**Your task:** In the entries below, how many lines hold the word "less"? Answer with the number only.

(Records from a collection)
- Opening Delimiter -
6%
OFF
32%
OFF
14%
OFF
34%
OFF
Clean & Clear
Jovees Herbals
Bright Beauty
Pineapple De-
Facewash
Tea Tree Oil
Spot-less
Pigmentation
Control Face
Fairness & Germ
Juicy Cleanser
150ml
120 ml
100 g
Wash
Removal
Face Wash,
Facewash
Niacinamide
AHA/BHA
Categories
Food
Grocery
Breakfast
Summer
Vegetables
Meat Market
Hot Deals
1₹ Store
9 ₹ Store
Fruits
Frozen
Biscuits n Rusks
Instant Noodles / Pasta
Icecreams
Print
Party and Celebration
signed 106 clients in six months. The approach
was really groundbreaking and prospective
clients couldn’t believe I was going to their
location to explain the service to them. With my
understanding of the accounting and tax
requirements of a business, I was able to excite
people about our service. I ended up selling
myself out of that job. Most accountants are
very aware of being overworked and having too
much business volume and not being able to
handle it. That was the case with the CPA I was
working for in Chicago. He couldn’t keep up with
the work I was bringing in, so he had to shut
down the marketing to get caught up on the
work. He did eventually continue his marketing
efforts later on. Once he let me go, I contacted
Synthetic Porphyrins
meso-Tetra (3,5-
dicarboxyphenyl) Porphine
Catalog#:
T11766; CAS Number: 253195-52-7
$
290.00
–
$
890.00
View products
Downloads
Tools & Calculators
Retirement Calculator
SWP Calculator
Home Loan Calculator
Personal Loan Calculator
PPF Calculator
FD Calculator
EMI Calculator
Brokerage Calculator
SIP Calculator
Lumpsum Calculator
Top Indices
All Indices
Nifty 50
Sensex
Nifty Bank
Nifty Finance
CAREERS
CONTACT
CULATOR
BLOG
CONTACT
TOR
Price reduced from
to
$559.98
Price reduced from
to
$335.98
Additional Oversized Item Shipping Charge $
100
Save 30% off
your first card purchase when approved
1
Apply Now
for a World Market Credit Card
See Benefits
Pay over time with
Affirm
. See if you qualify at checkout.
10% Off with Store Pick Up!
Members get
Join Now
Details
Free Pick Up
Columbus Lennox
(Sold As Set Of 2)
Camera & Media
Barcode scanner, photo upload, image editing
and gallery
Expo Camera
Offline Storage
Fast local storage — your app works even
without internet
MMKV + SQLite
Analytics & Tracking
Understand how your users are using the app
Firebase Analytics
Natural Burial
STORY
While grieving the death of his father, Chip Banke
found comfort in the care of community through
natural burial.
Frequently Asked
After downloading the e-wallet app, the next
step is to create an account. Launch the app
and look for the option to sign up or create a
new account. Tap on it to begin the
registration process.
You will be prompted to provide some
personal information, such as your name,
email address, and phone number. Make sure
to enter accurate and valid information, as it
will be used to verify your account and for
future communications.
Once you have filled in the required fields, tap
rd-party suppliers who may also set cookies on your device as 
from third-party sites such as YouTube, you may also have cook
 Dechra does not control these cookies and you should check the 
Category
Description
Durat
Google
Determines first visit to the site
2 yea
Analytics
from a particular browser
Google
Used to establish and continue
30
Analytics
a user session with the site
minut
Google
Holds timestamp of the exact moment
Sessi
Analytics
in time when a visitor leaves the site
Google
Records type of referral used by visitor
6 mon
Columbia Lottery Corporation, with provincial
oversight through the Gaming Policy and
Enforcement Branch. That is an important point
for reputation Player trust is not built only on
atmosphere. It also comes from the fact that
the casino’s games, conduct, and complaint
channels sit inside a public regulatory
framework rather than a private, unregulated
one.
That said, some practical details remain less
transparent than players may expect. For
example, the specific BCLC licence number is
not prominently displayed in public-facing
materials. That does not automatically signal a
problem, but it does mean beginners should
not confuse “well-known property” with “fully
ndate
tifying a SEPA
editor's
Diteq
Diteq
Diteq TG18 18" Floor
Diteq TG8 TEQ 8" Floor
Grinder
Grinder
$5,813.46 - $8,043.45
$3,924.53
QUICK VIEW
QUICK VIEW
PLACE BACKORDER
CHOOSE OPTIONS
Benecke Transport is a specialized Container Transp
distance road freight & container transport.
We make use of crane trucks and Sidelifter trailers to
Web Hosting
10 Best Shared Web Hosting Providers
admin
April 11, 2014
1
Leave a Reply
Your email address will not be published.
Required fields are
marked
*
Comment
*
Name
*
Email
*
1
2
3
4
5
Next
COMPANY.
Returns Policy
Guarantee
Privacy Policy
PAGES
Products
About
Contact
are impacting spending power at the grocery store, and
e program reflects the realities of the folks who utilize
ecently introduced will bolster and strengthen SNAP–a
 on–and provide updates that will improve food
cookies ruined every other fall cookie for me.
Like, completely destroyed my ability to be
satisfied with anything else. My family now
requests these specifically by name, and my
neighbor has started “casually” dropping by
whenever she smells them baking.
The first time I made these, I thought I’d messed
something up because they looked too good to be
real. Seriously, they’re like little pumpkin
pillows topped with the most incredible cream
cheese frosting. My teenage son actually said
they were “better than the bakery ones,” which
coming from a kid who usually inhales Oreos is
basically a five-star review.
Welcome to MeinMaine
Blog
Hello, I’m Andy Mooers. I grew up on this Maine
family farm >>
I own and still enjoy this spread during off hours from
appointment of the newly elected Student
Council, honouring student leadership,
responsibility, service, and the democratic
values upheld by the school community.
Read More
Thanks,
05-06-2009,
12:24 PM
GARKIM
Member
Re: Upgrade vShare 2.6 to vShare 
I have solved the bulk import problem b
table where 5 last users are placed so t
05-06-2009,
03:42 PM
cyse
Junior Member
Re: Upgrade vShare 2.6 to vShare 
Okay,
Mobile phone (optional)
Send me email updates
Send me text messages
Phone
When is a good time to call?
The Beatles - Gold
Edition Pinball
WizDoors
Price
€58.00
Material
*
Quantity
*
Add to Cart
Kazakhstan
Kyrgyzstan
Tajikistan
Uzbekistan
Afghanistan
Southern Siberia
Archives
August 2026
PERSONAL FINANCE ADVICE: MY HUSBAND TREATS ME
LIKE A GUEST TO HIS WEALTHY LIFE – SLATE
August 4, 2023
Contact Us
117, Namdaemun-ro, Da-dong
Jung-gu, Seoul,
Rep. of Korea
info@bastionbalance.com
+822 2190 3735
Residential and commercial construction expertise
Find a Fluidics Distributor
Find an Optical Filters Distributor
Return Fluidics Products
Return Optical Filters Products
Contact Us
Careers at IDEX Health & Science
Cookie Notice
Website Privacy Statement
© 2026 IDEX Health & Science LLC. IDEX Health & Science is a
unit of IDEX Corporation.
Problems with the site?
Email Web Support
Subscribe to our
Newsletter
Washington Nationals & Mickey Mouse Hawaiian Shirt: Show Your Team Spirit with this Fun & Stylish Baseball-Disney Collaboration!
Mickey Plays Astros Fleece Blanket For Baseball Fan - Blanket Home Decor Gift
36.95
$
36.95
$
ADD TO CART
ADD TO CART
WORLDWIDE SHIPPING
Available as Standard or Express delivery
- Closing Delimiter -
**Completed task:** 2